Russian Federation Senator from the Republic of Tatarstan
- In office 11 April 2003 – 11 May 2005
- Preceded by: Rafgat Altynbayev [ru]
- Succeeded by: Ekzam Gubaydullin [ru]

Personal details
- Born: Filza Garifovich Khamidullin 3 January 1936 Kazan, Tatar ASSR, RSFSR, Soviet Union
- Died: 5 January 2022 (aged 86) Kazan, Tatarstan, Russia

= Filza Khamidullin =

Russian economist and politician (1936–2022)

Filza Garifovich Khamidullin (Фильза Гарифович Хамидуллин; 3 January 1936 – 5 January 2022) was a Russian economist and politician.

==Biography==
He was born on January 3, 1936, in Kazan. In 1958, he graduated from the Kazan State Financial and Economic Institute, and later completed postgraduate studies at the Moscow Technological Institute of the Meat and Dairy Industry. Beginning in 1958, he worked as an instructor for the Tatar Regional Committee of the Komsomol (All-Union Leninist Young Communist League), and in 1958–1959, served as secretary of the Sovetsky District Committee of the Komsomol in Kazan.

He taught at the Kazan State Financial and Economic Institute named after Kuibyshev (KGFEI), where he eventually became head of the Department of Sectoral Economics. From 1980 to 1990, he served as rector of the institute. He held a Doctor of Economic Sciences degree (since 1981), was a professor, and an academician of the Academy of Sciences of the Republic of Tatarstan (since 2010). He also served as an advisor to the Presidium of the Academy of Sciences of the Republic of Tatarstan.

From 1990 to 1995, he held the position of Deputy Chairman of the Council of Ministers of the Tatar Autonomous Soviet Socialist Republic (TASSR), as well as Deputy Prime Minister and Chairman of the State Committee for Economy and Forecasting of the Republic of Tatarstan. In 1995, he was appointed State Advisor to the President of the Republic of Tatarstan on socio-economic issues.

By Presidential Decree of the Republic of Tatarstan No. UP-206 dated April 16, 1993, F. G. Khamidullin was included in the newly established Presidential Commission on State Prizes of the Republic of Tatarstan in the field of science and technology.

By resolution of the Federation Council dated April 23, 2003, the authority of F. G. Khamidullin as a member of the Federation Council — representative of the executive authority of the Republic of Tatarstan — was confirmed as of April 11, 2003.

From April 2003 to March 2004, he was a member of the Federation Council Committee on Budget and, from March 2004, served as Deputy Chairman of the committee.

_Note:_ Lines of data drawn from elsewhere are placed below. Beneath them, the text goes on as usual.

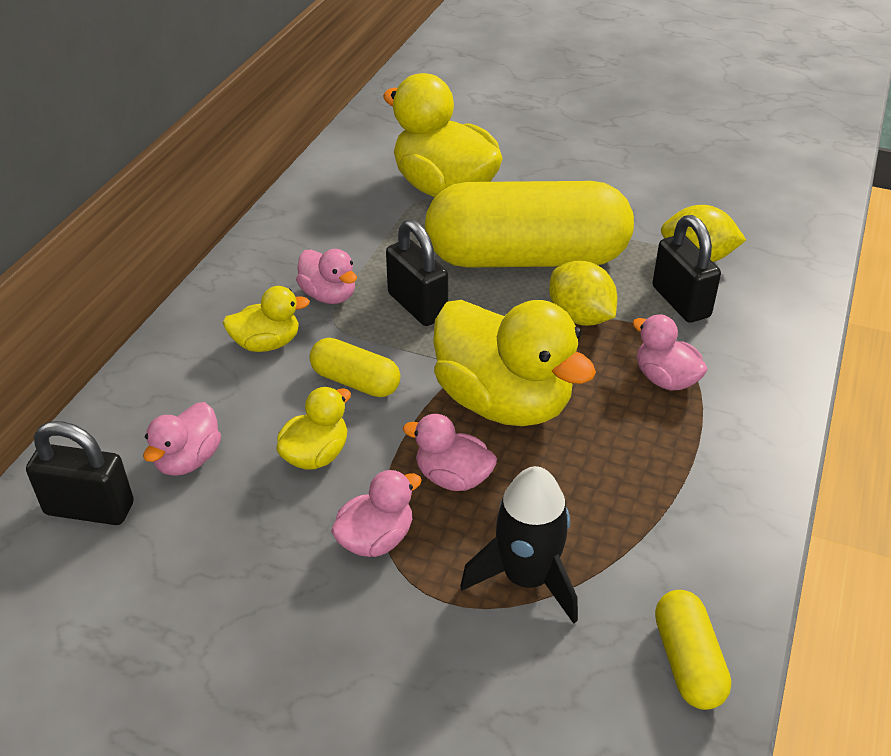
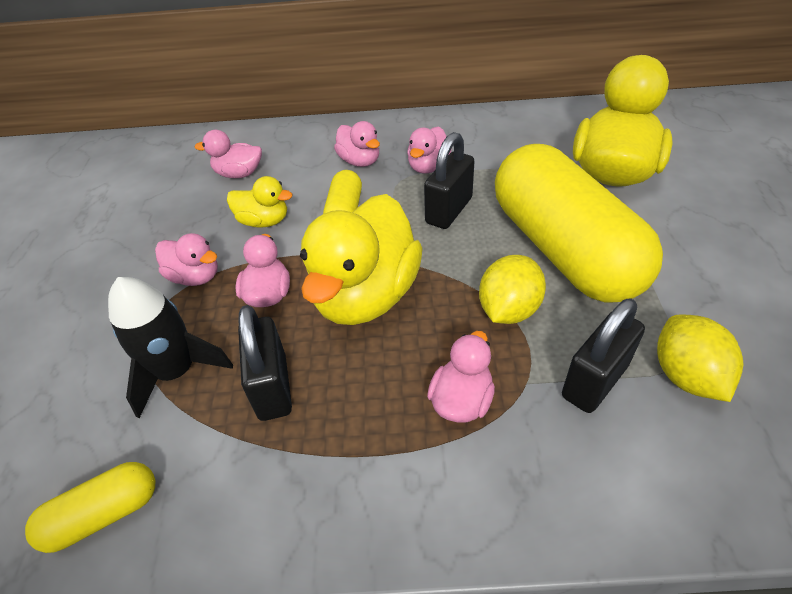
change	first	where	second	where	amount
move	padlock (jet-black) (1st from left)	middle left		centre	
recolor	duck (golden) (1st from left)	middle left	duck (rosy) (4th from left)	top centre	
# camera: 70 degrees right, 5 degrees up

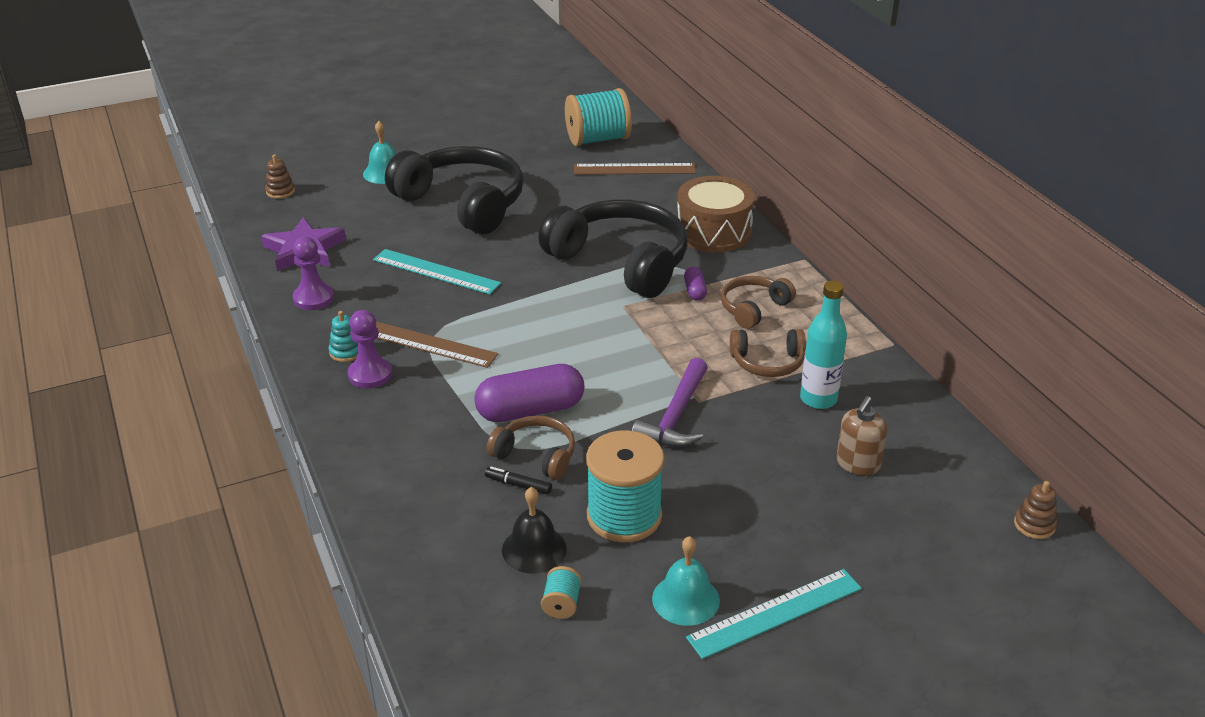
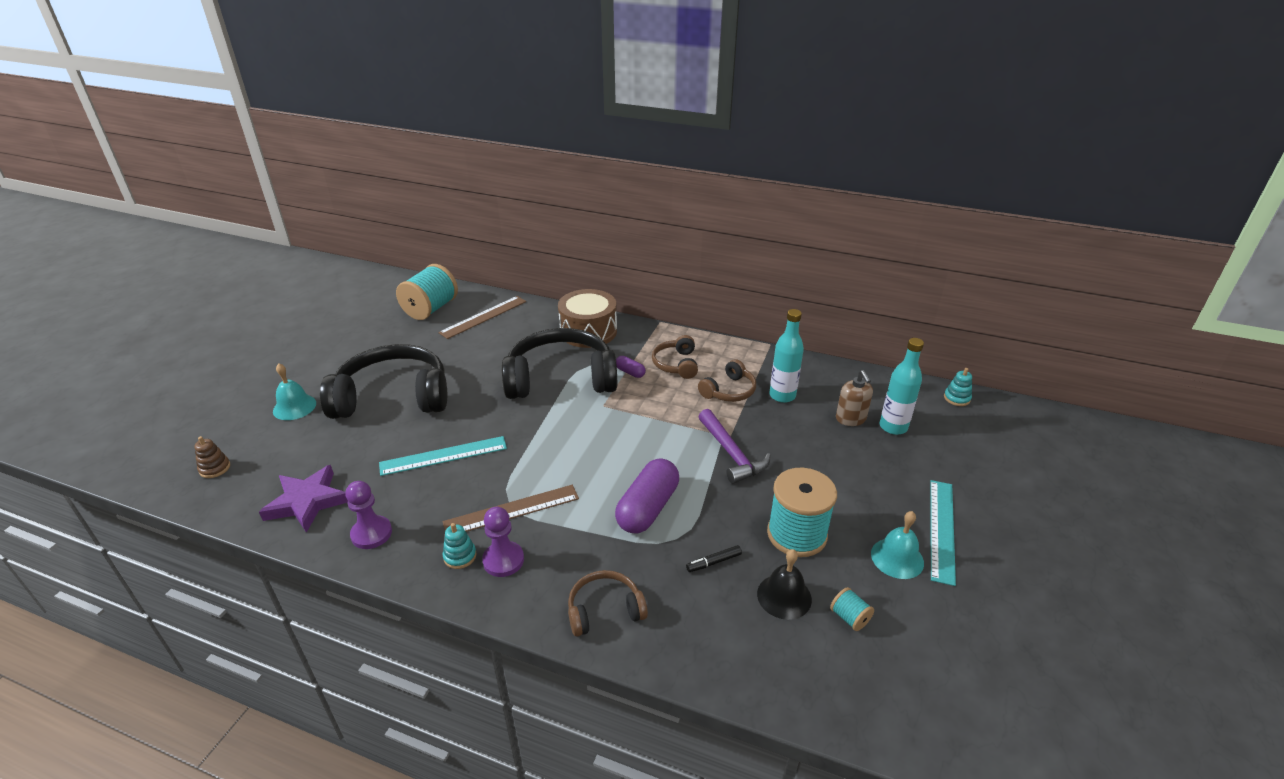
change	first	where	second	where	amount
insert			bottle (teal) (2nd from left)	middle right	
move	headphones (brown) (1st from left)	centre		bottom centre	
recolor	stacking rings (brown) (2nd from left)	bottom right	stacking rings (teal) (2nd from left)	middle right	
# camera: 45 degrees left, 0 degrees up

By resolution of the Federation Council dated May 11, 2005, Khamidullin's powers were terminated.

Since 2006, he was a member of the Public Chamber of the Republic of Tatarstan and chaired the Commission on Economic Policy and Implementation of Priority Programs of the Republic of Tatarstan.

He died on January 5, 2022, in Kazan at the age of 86. President of the Republic of Tatarstan Rustam Minnikhanov, the Presidium of the Academy of Sciences of the Republic of Tatarstan, and the leadership of Kazan University expressed their condolences. The farewell ceremony took place at the building of the Academy of Sciences, and Khamidullin was buried at the Novo-Tatar Cemetery.